Six-year-old Rikki was found strangled on the Welland estate in Peterborough in November 1994 following years of abuse by his mother, Ruth. She was found not guilty of his murder last November but was jailed for seven years for cruelty to him and her two daughters.

Rikki's family, who were not consulted over the independent report by the Bridge childcare consultancy, said they would be writing to the health minister, Simon Burns, urging a more wide-ranging investigation.

Unison, the public-service union which represents social workers, said the report was "nowhere near" the thorough, independent inquiry that Cambridgeshire County Council had promised. Yesterday, a third social services worker involved in Rikki's care was suspended.

The report found blunders over missing files, lack of communication, and confusion as to whether Rikki was on the at-risk register.

While social workers repeatedly found Ruth Neave aggressive, threatening and hostile, the inquiry noted that "it does not appear that the question was ever ad-dressed about how the children experienced her care".

Staff also failed to take into account what the children said. When they did perceive there was a problem, all too often prevention methods were incomplete.

In 1994, Rikki was not medically examined despite bruising and was allowed to stay at home. Although Rikki's name was placed on the Child Protection Register, there was no evidence of any comprehensive assessment.
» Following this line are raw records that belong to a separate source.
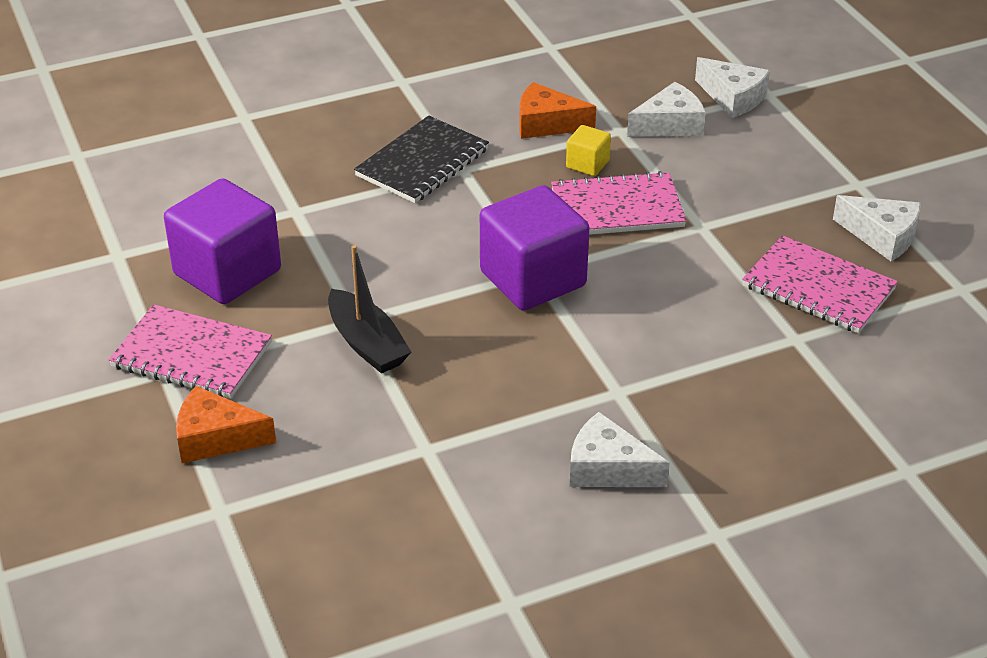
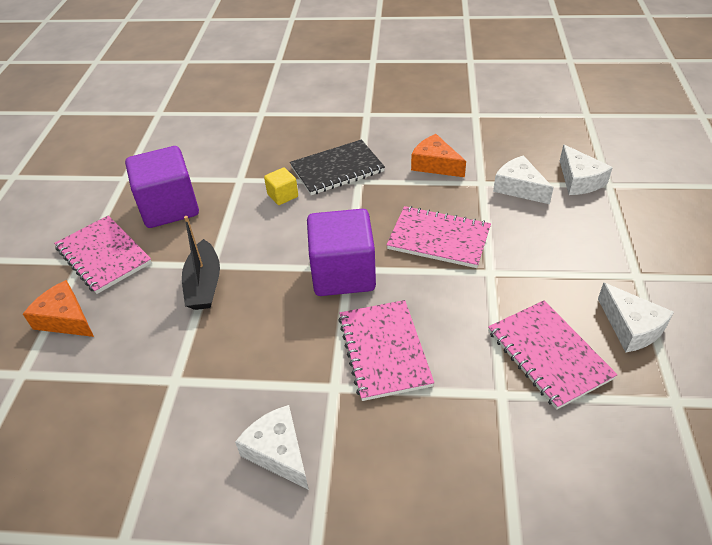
camera: 30 degrees right, 5 degrees up
yellow cube [566,125,611,176] -> yellow cube moved to [264,168,298,205]
white cheese [627,82,706,137] -> white cheese turned 135 degrees counterclockwise [493,155,553,204]
none -> pink notebook [338,300,434,401]

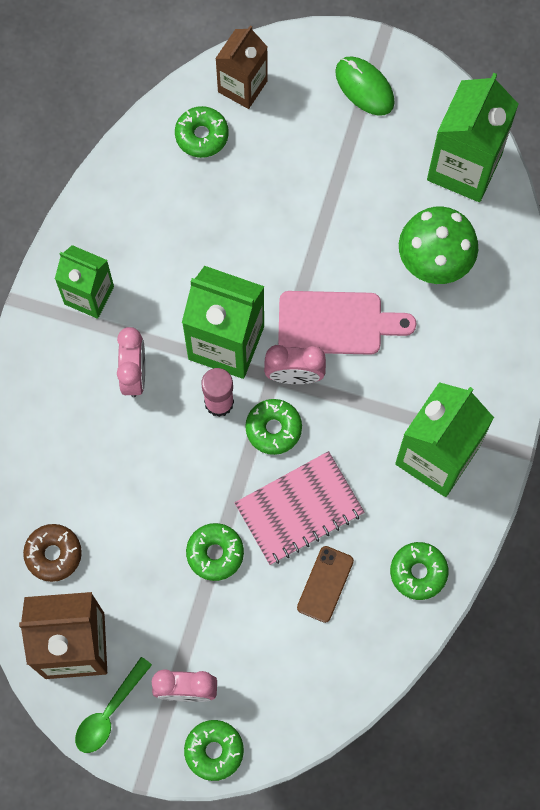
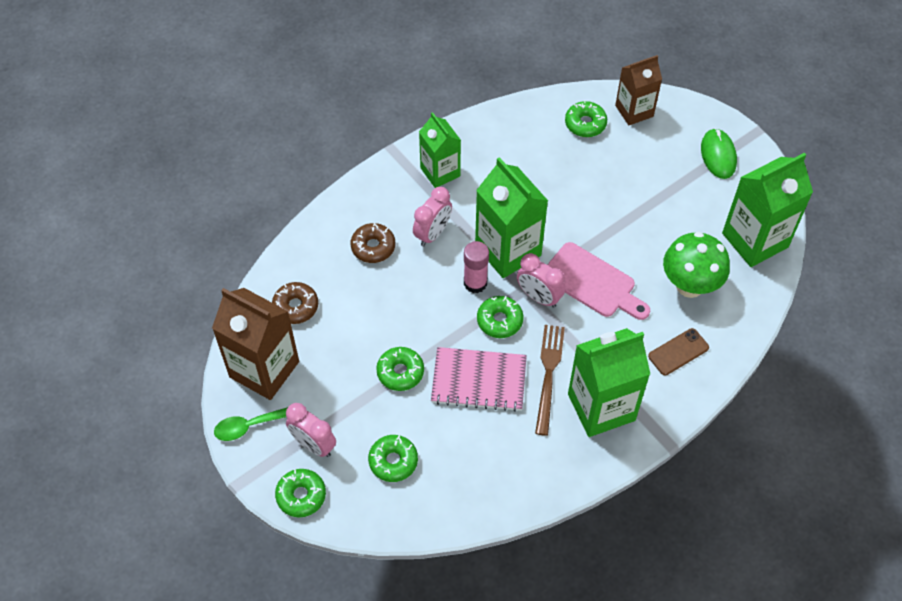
camera: 35 degrees right, 15 degrees down
brown phone [297,546,354,623] -> brown phone moved to [648,328,709,375]
green donut [390,542,448,600] -> green donut moved to [368,435,418,482]
none -> brown donut [351,223,395,263]
none -> brown fork [535,325,565,436]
The missing files were investigated by police and the files that did remain were sparse and rarely read.

The 29 recommendations included the need to seek children's views; the establishment of a risk policy; support for social workers where a parent is aggressive; and a new formula for allocating resources for child protection.

Janet Lindsay-German, one of the report's authors, said: "Social workers, their managers and the department failed to recognise what was going on for Rikki at home ... One of the most important things for us is that lessons that have been outlined time after time after time are still not being practised."

The chief executive of Cambridgeshire council, Gordon Lister, acknowledged the "quality of services provided for Rikki Neave ... fell below acceptable levels".

But Mr Lister said he did not anticipate any further suspensions and made clear he would not consider resigning. Challenged that frontline social workers had been made scapegoats, he said: "The buck stops right at the top in this case."

But Rikki's family - including his father, Trevor Harvey, and his grandparents, Maurice and Doris Harvey - later said: "We are still concerned over the conclusions of the report because it appears that most of the recommendations ... merely suggest that the local authority should comply more fully with the child care protection regulations."

"We now find it necessary to write to Simon Burns ... to invite him to consider a formal public inquiry so that the wider issues can be properly investigated. Paul Bacon, Ruth Neave's solicitor said that she also felt a public inquiry should be held: "There seems to be a very considerable breakdown in communications. She was asking for help and it never came."